__Exercise directions__: Please report every line in the entries that contains the string "absorbing".

___ Supplied data ___

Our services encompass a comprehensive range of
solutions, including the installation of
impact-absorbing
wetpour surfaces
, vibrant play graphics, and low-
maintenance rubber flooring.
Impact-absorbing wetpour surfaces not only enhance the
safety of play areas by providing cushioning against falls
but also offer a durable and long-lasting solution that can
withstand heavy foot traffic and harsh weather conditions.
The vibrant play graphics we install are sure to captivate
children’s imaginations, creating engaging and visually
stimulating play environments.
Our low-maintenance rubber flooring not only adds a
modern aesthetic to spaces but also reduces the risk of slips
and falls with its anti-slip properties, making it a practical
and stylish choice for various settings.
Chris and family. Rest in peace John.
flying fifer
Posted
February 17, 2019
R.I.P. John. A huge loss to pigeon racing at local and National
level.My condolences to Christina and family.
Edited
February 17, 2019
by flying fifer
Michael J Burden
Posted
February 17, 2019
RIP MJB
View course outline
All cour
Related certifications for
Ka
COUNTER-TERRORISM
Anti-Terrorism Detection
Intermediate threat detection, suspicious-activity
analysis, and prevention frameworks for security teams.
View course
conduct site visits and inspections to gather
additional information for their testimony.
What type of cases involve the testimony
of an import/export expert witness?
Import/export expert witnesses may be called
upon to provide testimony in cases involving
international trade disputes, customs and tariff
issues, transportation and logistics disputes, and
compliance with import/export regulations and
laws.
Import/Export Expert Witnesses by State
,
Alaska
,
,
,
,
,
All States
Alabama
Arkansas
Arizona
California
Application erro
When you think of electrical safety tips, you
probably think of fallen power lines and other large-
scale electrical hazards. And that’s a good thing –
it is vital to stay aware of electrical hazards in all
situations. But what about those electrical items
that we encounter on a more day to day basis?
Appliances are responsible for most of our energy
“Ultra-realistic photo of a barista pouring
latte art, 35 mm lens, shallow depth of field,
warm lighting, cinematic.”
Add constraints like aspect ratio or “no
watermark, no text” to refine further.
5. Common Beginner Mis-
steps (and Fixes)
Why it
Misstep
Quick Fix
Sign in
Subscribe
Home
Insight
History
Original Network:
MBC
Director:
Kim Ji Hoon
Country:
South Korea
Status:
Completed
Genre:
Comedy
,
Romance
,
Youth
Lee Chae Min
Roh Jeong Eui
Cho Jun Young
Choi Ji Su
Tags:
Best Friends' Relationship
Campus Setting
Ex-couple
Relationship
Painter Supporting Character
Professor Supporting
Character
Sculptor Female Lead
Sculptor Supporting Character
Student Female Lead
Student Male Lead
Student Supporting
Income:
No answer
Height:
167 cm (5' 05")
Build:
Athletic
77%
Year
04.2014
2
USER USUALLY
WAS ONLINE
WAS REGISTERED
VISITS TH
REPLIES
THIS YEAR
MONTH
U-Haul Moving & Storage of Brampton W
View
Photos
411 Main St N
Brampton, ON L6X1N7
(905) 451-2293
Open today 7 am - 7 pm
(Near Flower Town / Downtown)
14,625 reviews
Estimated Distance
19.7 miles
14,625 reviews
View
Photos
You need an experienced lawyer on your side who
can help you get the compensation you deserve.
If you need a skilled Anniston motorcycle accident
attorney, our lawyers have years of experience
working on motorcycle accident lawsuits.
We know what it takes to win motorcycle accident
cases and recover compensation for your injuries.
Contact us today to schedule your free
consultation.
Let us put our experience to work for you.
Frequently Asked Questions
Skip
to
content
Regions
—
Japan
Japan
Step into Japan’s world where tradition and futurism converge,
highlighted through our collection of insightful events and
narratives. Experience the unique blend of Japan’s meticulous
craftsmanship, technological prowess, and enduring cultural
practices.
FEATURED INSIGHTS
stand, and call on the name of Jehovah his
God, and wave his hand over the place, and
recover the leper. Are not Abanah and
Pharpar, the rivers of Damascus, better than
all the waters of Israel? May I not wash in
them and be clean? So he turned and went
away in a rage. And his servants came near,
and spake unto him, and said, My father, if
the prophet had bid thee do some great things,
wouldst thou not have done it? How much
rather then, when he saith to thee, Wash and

___

__Response__:
impact-absorbing
Impact-absorbing wetpour surfaces not only enhance the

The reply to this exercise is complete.